Bottom Line: Even though Goodsync has block level syncing, a 15mb file with just a minor change will take about 5 seconds to sync up, but it has to go thru a whole directly scan before it’ll do the update. What this means is that the total time it takes to start up, scan, then start syncing can take awhile, depending on the size of your scan. In my case, it seemed like over 5 mins to do a complete sync. And since this is not N-way, it take another additional 5 mins to scan add’l directories(if you want to sync the same folder across more then 2 computers) or sync jobs, for total of 15mins? Syncovery appears to allow parallel syncing of jobs, but we were quickly turned off by it seemly not copying all the files like it should. This is a big no-no, because of this, our eval of it was almost not worth it, so we stopped looking further.

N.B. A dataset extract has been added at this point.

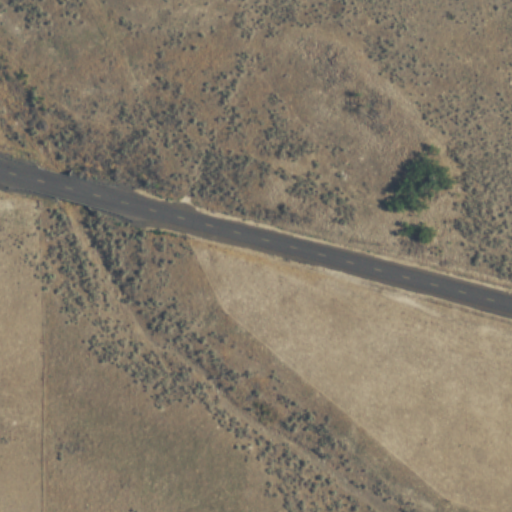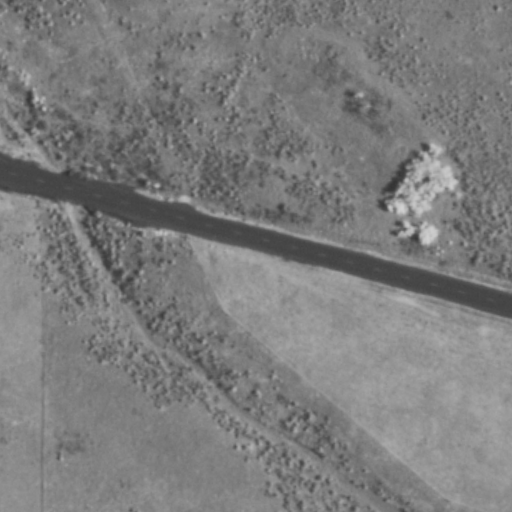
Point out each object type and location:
road: (256, 237)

Synk on the other hand would recopy the whole 15mb file, but it does not need to do a complete scan of all your directories first. It appears to know immediately that a file has changed and then immediately start copying the new files over to the other computers. So copying a single 15mb file took about a minute to complete. Lets not forget Synk has N-way syncing, so if you have 3 computers all 3 are updated at the nearly same time, so all three can be synced up on about 1 min. No sequential jobs to worry about.
So maybe we’re a bit biased with using Synk to begin with, but we’re still going to stay with Synk. I really wish the guys as Decimus will update Synk with block level syncing and smarter renaming of file and folders, and we’re concerned about the future of the app because the founder of the company left and appears to be working at Google now.